NHS reports more than a quarter of women, 26.3 percent, who had an abortion in Scotland in 2008 had at least one prior abortion before that. That’s 3,600 women who had one or more abortions prior, according to the government’s statistics.

Finally, a report from Planned Parenthood of Western Washington shows abortions are on the rise in Washington state even though it participated in Washington state’s Take Charge pilot program.

Take Charge is a Medicaid section 1115 Waiver program initiated in 2001 to provide free contraceptives to low-income women not already covered under Medicaid. It was originally funded for five years in 2001, then extended for three more years, and comes up for renewal in 2009.

Yet the PPWW annual report indicates abortions rose 16 percent from 7,790 in 2006 to 9,059 in 2007.

The failure of birth control, the morning after pill, and contraception to lower the number of abortions is no surprise to Dr.
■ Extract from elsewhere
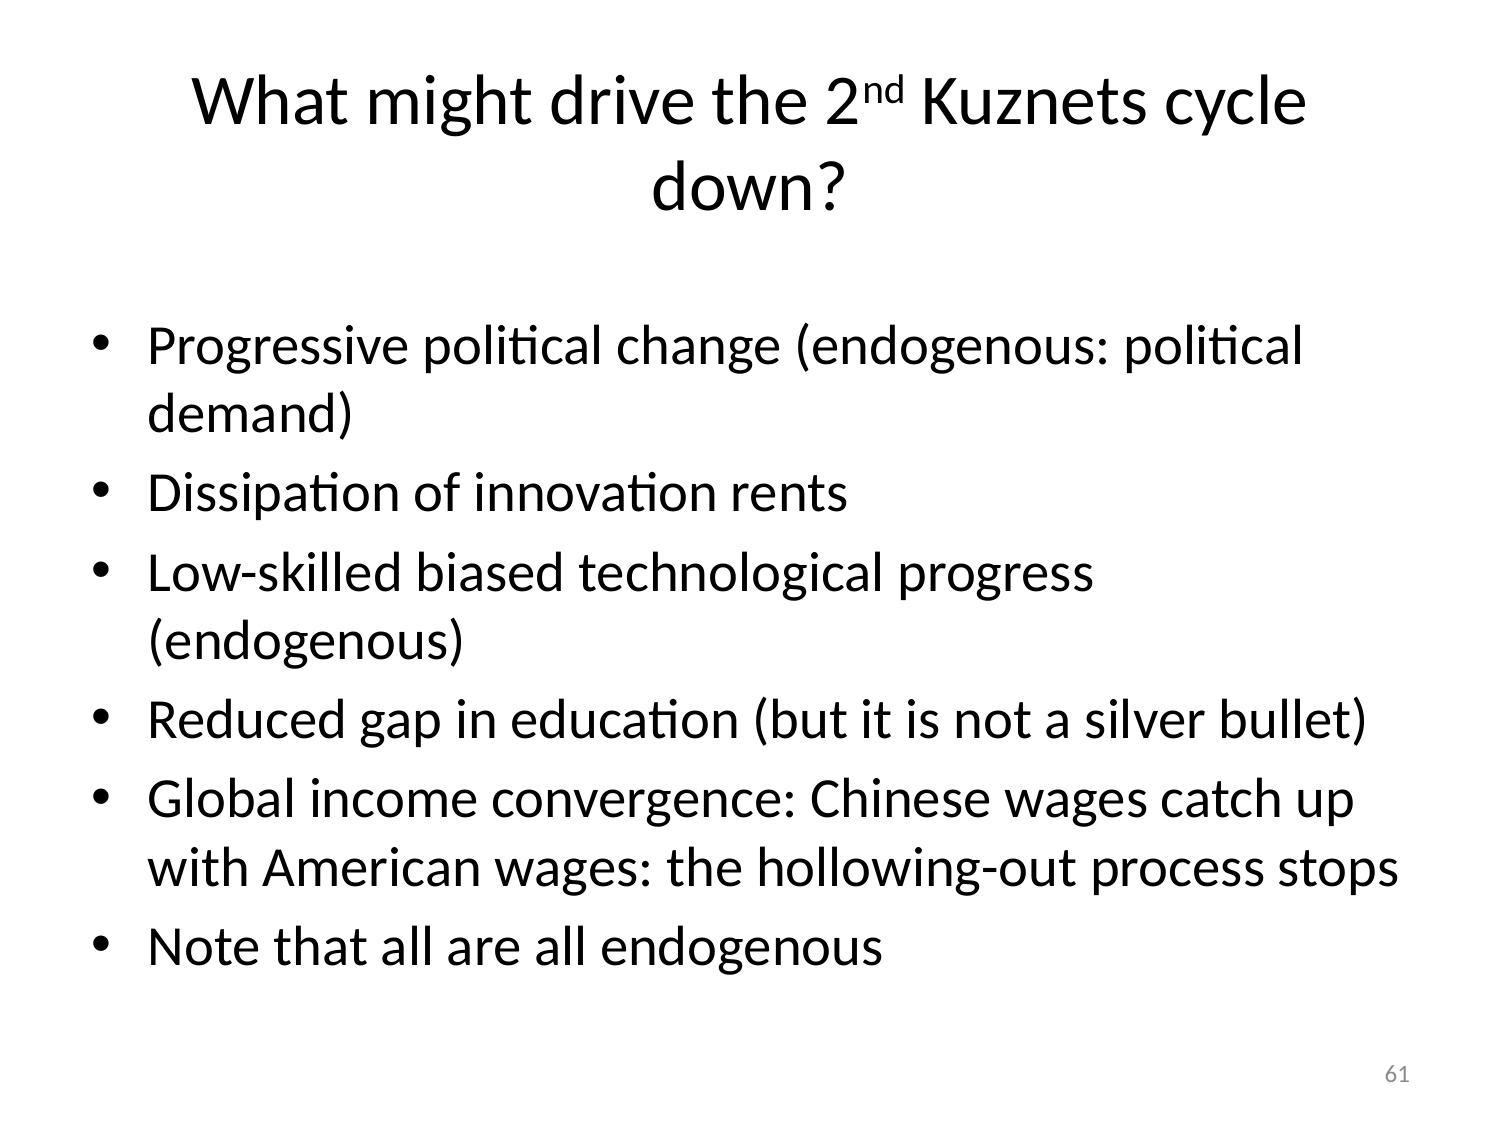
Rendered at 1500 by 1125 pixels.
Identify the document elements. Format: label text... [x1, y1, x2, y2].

slide_number 61 [1074, 1042, 1425, 1103]
title What might drive the 2nd Kuznets cycle down? [75, 45, 1425, 233]
list Progressive political change (endogenous: political demand) Dissipation of innovation rents Low-skilled biased technological progress (endogenous) Reduced gap in education (but it is not a silver bullet) Global income convergence: Chinese wages catch up with American wages: the hollowing-out process stops Note that all are all endogenous [76, 300, 1427, 1043]
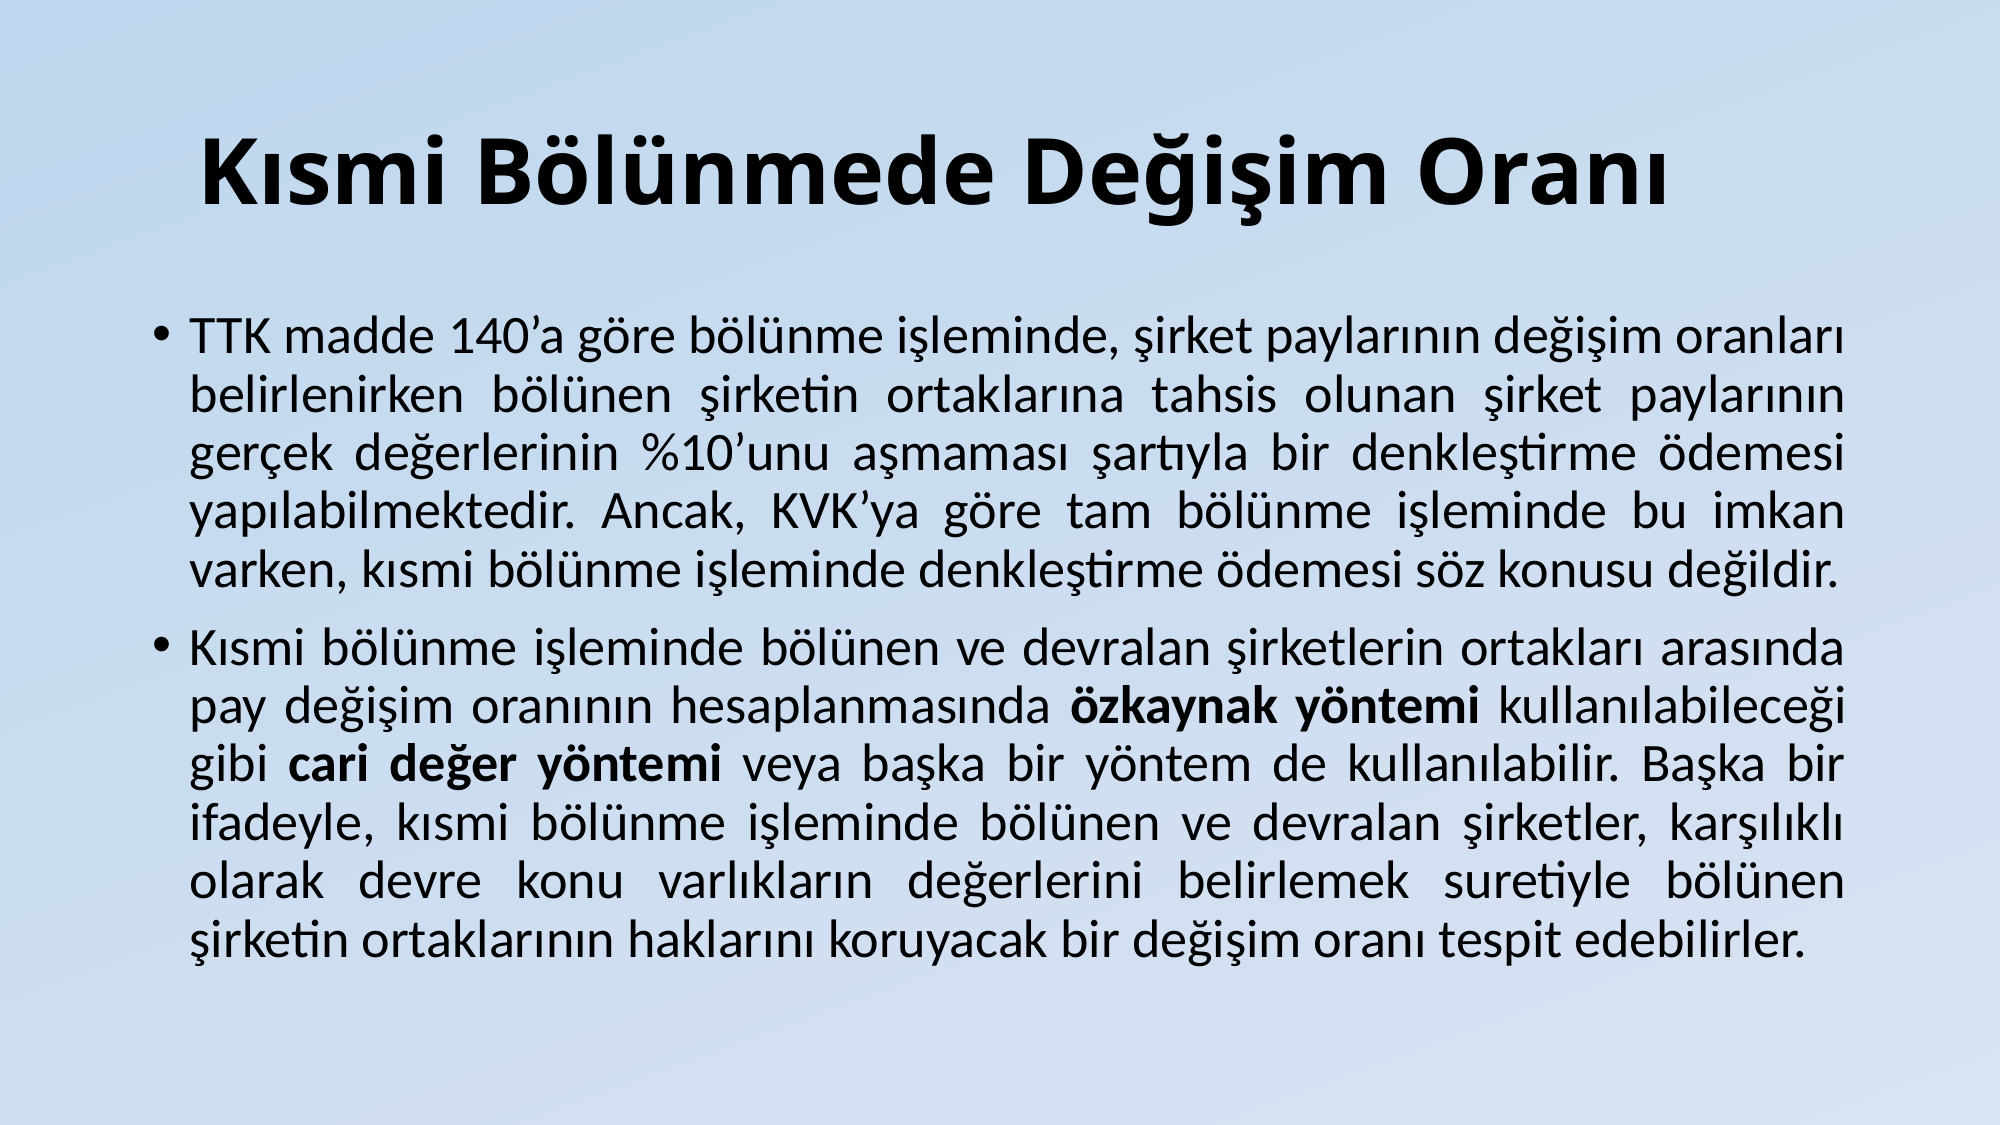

Joseph Stanford, associate professor of family and preventive medicine at the University of Utah School of Medicine.

He says studies he and fellow researchers have done show a lower effectiveness rate than the 89 percent that Plan B maker Barr Laboratories claims.

“We did more a precise meta-analysis that shows it’s effective only 72 percent of the time, and even that number is optimistic,” he indicated.

He said studies from Europe, China and the United States show that the morning after pill does not reduce abortions.